We rarely order from here, as it is invariably a disappointment. I don’t now why we kept the faith.
Even more strangely, I ordered something called the Tabasco Pasta Salad. I am generally against pasta salads, since I believe a salad’s chief ingredients should be vegetables, and that people should not disguise carbohydrates as health food. It’s blatant misrepresentation. Also, I am generally opposed to salads being whole meals, as they just sit there in a cold lump in my stomach. To this end I have had many conversations with my friend Spaz to the effect of:
Me: How can you eat this thing calling itself a salad?
Spaz: I like it. It doesn’t leave a cold feeling in my stomach.
Me: But it’s got tuna AND pasta.
My pasta salad purported to have pasta, salami, smoked veal, green and red pepper, corn, cheddar, gargir, basil and sundried tomato, and it also purported to cost L.E. 20.
Mystic Mo ordered a Groovy Pasta Salad (“yeah, baby!”) claiming to contain pasta, olives, green and red pepper, salami, turkey, corn, mushrooms, cherry tomatoes with balsamic vinegar and basil oil, allegedly at L.E. 18. He will order anything if he sees the word “basil” in it. I ordered a café latte and he ordered a café mocha.

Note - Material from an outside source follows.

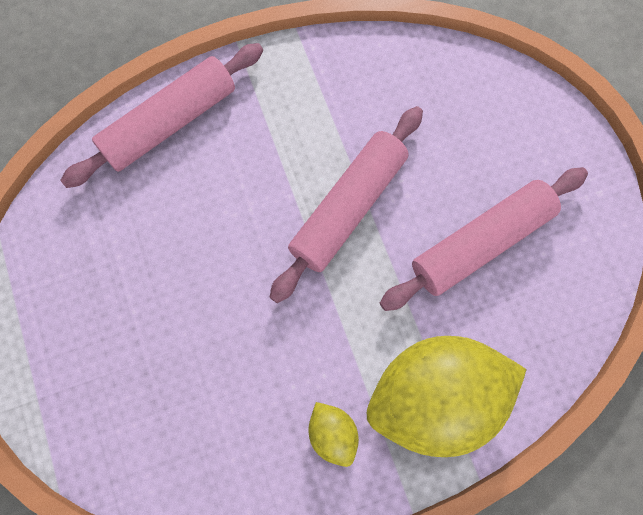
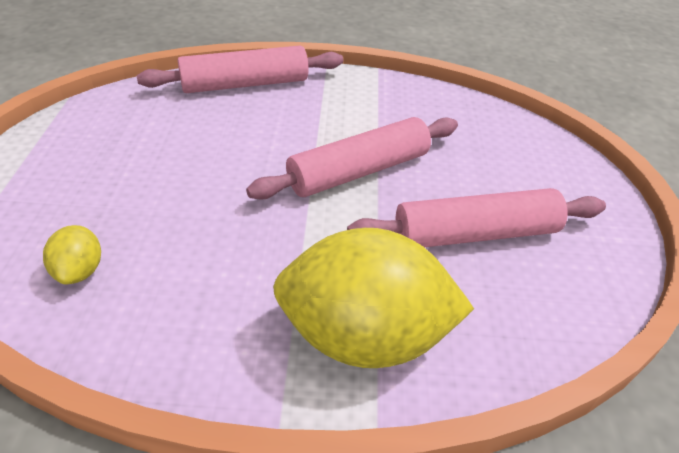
camera: 20 degrees right, 30 degrees down
yellow lemon [308,402,359,467] -> yellow lemon moved to [43,225,101,285]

Nine hundred years later the food arrived. We were unhappy because we hadn’t asked for anything cooked and the place is really close by. Moreover, we each had to fork over L.E. 50 again (although technically he owed L.E. 5 more than me because he asked for cheese, overpriced!). It seems that our menu was outdated and now these salads cost L.E. 29 a pop. Global food crisis impacting the rich!
Needless to say, no pasta salad can live up to the expectations created by L.E. 29 but these fell far short of even that. When they arrived, infinitesimally small and minus forks, we could not figure out which was which. We just distributed them, I unearthed forks from my closet, and we sat down at our desks.
I think I started out with the Groovy. I say this because I swam in a bath of balsamic vinegar, distinctly sans anything in the way of cherry tomatoes. That Shit Was Repugnant, is all I have to say.
Meanwhile, Mystic Mo reported that his one, the Tabasco, was too full of gargeer, and certainly had no sundried tomatoes, although he liked the basil and said overall it was OK. He suggested however that it would improve both salads if we mixed them together. I got up and approached his desk, around which both of us stood for a while, plastic containers of salad in hand, trying to figure out how to mix them yet still retain half each. Ultimately, of course, we did the stupidest thing ever. We used our forks to make dividing lines along each of our salads, and then tried to use the plastic forks to ladle one half of each ON to one of the halves of the other salad. This resulted in my dropping a fat kernel of corn of a book on his desk, “How to meet and work with Spirit Guides” by Ted Andrews, which was lying face down because he didn’t want our activities to disturb the Guides. Anyway, when I got the kernel of corn (with dressing) on his nutjob text he said, “Matneekileesh el maktab!” and suggested we do the rest of our mixing over my desk. This we did not do. We did it over the floor instead, now decorated with a piece of mushroom.
We retired again behind our respective desks. The salads were marginally improved but still ick and I didn’t finish mine. Gross. There were just too many flavours in both that just didn’t mesh well together (apart from the missing ingredients and balsamic vinegar deluge). I knew I was right about this pasta salad thing. Not that any of Tabasco’s food has ever met with my approval really. It’s sad that it is, as far as I know, the only place to procure pancakes in Zamalek. I don’t like pancakes myself but my friends do. The one in Dokki has shisha as well.
The coffee was acceptable. They also provided us with sugar packets and spoons for it, and each of them was clearly labeled. Mine said “Name: Mr. لاتيه” but I got the idea. They also included two pieces of toast for each of us in triangular plastic boxes. We had no idea what to do with these pieces of toast.
Overall, suckage. Not ever ordering from there again. Their work-appropriate foods have always blown. Mystic Mo said the Tabasco Pasta Salad was OK though. But I think his judgment is compromised by his love for basil.